### ASSIGNMENT
Please write out exactly the lines of the data below from the line holding "772,816 812,809 822,865" through the line holding "614,0 654,37 616,55", and leave out the rest.

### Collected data
━━━━━━━━━━━━━━━━━━━━
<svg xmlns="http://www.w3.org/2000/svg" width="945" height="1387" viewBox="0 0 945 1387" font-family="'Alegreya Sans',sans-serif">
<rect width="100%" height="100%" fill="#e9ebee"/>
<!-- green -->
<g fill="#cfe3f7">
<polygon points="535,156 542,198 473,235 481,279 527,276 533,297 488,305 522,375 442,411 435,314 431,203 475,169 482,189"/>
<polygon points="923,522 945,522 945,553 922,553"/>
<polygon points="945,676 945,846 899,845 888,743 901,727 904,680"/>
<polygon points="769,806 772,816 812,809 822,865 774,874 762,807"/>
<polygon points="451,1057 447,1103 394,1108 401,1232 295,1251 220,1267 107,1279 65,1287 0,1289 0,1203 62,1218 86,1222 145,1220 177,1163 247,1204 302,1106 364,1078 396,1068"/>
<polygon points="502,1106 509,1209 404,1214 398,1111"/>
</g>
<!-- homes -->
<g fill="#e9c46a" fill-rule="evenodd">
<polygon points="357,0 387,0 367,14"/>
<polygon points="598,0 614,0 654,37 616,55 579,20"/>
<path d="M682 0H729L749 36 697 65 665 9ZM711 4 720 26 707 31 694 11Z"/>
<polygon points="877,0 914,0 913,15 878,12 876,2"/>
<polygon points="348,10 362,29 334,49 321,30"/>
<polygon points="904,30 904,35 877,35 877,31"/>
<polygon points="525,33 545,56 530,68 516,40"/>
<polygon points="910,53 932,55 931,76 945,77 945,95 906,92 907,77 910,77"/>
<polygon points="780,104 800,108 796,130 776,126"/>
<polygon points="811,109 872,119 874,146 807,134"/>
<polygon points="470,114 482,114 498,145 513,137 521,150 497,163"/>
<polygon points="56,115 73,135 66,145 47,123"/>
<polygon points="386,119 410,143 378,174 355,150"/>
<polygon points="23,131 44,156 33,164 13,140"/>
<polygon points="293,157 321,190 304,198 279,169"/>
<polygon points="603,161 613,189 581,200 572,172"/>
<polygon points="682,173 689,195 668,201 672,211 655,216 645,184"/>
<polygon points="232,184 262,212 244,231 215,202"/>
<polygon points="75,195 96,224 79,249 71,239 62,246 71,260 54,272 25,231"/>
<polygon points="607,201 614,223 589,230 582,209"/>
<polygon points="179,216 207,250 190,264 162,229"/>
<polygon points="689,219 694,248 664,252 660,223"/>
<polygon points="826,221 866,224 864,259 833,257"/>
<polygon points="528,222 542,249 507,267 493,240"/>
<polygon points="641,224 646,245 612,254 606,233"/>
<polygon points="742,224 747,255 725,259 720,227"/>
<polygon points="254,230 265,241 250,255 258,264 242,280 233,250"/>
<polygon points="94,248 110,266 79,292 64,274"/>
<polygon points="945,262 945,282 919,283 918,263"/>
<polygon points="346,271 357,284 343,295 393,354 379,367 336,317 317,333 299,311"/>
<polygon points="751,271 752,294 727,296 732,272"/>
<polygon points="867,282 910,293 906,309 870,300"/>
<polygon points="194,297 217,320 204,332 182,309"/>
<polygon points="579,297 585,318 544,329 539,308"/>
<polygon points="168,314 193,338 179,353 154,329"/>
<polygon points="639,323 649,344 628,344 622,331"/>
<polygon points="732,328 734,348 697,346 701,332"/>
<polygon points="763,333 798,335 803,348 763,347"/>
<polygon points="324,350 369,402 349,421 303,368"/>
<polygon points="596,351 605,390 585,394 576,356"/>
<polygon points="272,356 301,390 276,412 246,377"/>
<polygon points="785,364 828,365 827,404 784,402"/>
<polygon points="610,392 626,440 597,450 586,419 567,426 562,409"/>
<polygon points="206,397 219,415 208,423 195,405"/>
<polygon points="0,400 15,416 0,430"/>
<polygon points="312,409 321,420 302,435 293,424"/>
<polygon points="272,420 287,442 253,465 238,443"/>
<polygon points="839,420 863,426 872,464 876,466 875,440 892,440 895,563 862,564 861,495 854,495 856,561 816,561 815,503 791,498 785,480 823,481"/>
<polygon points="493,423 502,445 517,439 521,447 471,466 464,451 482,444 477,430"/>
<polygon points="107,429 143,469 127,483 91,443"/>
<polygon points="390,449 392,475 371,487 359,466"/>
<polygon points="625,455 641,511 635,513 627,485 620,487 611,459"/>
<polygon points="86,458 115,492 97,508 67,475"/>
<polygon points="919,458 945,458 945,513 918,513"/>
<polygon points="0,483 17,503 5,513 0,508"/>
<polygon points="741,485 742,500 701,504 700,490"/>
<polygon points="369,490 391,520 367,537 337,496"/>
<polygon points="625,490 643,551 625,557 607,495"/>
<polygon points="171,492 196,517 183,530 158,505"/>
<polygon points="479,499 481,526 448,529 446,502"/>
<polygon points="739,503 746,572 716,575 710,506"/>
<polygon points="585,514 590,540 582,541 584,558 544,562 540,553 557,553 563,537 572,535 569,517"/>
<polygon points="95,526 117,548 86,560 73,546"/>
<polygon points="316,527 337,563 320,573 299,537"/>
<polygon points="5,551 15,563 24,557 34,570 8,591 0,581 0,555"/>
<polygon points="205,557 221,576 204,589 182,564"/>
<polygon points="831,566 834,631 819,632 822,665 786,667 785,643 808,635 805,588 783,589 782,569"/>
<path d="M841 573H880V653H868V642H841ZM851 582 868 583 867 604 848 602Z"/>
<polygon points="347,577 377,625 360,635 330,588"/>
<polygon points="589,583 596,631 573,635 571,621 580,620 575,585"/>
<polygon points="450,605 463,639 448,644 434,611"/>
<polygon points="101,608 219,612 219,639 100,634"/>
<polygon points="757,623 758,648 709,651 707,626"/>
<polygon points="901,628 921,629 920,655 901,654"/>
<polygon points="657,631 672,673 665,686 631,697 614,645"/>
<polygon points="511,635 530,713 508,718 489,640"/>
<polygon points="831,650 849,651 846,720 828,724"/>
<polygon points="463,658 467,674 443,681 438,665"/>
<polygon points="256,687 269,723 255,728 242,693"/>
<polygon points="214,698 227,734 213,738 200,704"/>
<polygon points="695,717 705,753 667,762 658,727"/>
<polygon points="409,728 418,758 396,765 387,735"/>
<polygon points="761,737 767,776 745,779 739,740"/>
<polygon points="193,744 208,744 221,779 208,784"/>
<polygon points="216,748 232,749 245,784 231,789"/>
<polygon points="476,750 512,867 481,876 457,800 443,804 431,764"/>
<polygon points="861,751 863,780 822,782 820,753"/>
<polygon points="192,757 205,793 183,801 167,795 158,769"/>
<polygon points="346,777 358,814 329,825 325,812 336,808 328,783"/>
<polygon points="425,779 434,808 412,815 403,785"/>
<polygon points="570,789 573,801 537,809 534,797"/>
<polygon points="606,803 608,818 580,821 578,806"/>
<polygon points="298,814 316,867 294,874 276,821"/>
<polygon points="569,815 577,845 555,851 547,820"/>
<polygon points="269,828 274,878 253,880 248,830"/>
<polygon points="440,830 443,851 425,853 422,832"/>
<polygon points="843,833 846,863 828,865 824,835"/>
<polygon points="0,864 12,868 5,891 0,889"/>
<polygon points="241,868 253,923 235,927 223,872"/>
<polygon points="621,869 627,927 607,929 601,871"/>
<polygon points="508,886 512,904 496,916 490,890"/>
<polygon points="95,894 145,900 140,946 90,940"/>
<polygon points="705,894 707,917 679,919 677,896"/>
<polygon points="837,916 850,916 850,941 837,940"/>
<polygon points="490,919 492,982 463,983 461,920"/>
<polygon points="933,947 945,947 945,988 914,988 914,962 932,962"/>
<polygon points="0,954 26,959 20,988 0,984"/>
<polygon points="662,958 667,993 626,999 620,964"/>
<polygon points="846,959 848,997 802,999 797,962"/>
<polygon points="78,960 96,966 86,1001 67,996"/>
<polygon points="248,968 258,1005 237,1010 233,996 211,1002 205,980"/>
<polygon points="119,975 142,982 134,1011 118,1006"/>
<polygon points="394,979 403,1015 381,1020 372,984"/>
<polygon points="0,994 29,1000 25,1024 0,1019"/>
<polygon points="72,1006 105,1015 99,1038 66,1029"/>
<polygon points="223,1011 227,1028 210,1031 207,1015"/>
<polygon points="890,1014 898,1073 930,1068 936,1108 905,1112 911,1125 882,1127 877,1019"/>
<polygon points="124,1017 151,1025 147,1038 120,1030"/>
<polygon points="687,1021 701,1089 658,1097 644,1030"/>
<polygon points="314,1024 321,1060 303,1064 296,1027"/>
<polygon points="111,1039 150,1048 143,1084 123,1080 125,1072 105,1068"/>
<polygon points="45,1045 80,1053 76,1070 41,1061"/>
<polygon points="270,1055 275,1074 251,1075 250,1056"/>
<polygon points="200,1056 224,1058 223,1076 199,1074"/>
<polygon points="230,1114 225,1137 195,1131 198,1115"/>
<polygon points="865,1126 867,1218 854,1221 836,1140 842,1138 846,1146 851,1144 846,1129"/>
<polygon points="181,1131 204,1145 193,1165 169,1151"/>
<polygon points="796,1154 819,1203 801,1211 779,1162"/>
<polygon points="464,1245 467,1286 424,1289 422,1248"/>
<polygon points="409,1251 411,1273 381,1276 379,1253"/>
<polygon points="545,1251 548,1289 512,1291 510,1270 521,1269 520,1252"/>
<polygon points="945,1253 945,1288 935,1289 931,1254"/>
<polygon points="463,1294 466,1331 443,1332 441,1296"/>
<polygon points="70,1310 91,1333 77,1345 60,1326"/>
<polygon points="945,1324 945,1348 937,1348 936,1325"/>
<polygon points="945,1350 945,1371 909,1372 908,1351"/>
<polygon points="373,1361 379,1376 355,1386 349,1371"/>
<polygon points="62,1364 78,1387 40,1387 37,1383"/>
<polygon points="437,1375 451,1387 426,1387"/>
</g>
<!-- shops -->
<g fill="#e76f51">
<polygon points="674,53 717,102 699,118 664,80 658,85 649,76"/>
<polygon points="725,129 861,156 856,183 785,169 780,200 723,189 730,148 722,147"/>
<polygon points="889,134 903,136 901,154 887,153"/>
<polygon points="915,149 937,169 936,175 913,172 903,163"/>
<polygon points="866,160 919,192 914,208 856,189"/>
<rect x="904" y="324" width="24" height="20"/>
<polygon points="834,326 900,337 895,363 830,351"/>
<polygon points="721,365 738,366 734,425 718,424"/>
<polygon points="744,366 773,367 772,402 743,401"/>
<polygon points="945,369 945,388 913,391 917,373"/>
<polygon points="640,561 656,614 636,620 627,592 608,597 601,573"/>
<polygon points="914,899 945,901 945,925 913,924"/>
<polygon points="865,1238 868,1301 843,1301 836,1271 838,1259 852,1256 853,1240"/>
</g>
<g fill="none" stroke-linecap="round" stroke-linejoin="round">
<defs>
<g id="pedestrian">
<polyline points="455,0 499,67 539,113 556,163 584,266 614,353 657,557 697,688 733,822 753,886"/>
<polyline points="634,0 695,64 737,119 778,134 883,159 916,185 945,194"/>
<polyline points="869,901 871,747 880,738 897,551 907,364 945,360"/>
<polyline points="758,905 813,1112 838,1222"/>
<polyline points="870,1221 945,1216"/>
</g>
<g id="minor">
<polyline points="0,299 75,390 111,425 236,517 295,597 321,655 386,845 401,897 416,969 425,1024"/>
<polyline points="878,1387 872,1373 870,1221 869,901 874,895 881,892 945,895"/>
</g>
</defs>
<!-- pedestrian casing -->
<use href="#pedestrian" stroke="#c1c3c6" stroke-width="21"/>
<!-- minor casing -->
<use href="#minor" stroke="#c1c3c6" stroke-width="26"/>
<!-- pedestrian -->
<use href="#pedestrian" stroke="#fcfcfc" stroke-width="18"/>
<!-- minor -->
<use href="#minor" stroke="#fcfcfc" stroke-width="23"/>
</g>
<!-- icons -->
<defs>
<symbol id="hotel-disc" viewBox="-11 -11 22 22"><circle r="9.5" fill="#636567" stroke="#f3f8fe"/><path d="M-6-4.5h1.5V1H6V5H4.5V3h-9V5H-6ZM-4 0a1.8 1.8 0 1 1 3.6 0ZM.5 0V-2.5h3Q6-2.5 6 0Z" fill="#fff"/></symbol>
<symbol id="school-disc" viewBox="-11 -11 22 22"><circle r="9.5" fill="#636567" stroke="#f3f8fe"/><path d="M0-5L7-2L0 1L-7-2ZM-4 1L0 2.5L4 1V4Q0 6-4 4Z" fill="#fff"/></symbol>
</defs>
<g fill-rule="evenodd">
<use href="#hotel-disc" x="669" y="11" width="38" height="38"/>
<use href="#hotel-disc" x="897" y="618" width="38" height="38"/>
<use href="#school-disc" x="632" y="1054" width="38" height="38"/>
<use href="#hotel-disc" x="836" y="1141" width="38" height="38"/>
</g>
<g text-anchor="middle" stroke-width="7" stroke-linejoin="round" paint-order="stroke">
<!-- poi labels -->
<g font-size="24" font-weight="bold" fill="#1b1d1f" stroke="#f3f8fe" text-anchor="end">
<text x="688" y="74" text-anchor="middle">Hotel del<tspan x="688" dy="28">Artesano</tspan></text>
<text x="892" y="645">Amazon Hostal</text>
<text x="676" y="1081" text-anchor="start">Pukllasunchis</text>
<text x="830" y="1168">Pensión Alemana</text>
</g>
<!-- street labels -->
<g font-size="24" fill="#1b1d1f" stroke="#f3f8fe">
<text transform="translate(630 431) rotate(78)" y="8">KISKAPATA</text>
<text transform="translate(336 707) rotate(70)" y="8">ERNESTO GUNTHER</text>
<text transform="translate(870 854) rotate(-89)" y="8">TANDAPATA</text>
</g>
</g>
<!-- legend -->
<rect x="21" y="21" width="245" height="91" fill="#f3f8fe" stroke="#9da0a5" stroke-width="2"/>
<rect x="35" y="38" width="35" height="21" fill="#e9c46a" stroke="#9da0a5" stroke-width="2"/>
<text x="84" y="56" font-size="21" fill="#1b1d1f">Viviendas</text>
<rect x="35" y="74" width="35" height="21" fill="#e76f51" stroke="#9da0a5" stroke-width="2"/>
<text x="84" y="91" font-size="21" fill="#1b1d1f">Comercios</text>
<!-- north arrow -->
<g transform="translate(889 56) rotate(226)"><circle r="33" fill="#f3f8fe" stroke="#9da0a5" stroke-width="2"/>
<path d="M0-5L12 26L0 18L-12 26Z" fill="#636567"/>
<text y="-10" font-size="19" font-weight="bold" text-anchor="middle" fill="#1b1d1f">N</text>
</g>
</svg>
━━━━━━━━━━━━━━━━━━━━
### TASK SOLUTION
<polygon points="769,806 772,816 812,809 822,865 774,874 762,807"/>
<polygon points="451,1057 447,1103 394,1108 401,1232 295,1251 220,1267 107,1279 65,1287 0,1289 0,1203 62,1218 86,1222 145,1220 177,1163 247,1204 302,1106 364,1078 396,1068"/>
<polygon points="502,1106 509,1209 404,1214 398,1111"/>
</g>
<!-- homes -->
<g fill="#e9c46a" fill-rule="evenodd">
<polygon points="357,0 387,0 367,14"/>
<polygon points="598,0 614,0 654,37 616,55 579,20"/>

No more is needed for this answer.